Maybe it was intense sunlight reflected from a nearby window that created a magnifying glass effect and melted the vinyl siding on Michael Harney's house in Beaverton, Ore. Or, maybe it was some other kind of ambient heat buildup in the subdivision just west of Portland.
Either way, he doesn't think his warranty claim should have been denied on the basis that the damage was caused by an “unusual heat source.” Now he's suing the manufacturer, Associated Materials of Cuyahoga Falls, Ohio, in what could become a national class lawsuit.
“He had Alside [brand] vinyl siding and it melted on one side of his house in several places,” Harney's lawyer, Alex Nelson, a partner with the law firm Benson, Kerrane, Storz & Nelson P.C., said in a telephone interview. “Alside denied his warranty claim saying the melting was caused by an unusual heat source. We think whether it was from a window reflection or just ambient heat or whatever, we don't think it was an unusual heat source. And we think there are thousands of these warranty claims being denied by Alside based on heat.”
A 25-page lawsuit filed in U.S. District Court in Portland, Ore., on behalf of Harney and “all others similarly situated” calls Alside vinyl siding “inherently defective” and says it “prematurely fails when exposed to natural conditions” by thinning, bowing, discoloration and excessive gapping. The lawsuit alleges breach of contract, negligence, unjust enrichment and unlawful trade practices.

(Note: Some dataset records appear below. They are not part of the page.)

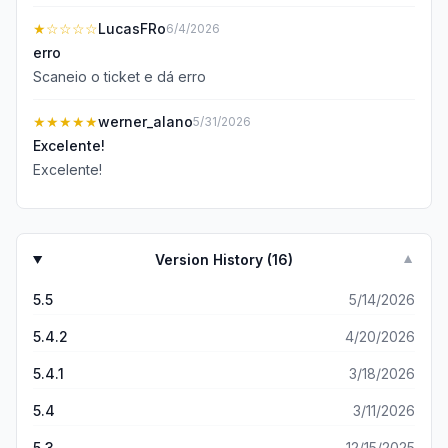
★
☆☆☆☆
LucasFRo
6/4/2026
erro
Scaneio o ticket e dá erro
★★★★★
werner_alano
5/31/2026
Excelente!
Excelente!
Version History (
16
)
▼
5.5
5/14/2026
5.4.2
4/20/2026
5.4.1
3/18/2026
5.4
3/11/2026
5.3
12/15/2025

Nelson said his client's vinyl siding was exposed to “typical environmental conditions” and he should be reimbursed $2,800 for replacement materials and labor. The lawsuit says there are more than 100 potential class members residing in multiple states with damages exceeding $5 million.
Associated Materials lawyer Michael Farrell declined to comment on the pending litigation. He has been granted an extension until Dec. 5 to file a response to the lawsuit.
The company's website says Alside vinyl siding is certified by the Vinyl Siding Institute (VSI) under a program that offers independent, unbiased testing and inspection for performance and quality.
VSI President Kate Offringa said in an email that the Washington-based trade association has no first-hand knowledge of the circumstances in Harney's case “but we are confident in the performance of certified vinyl products when used under normal conditions.”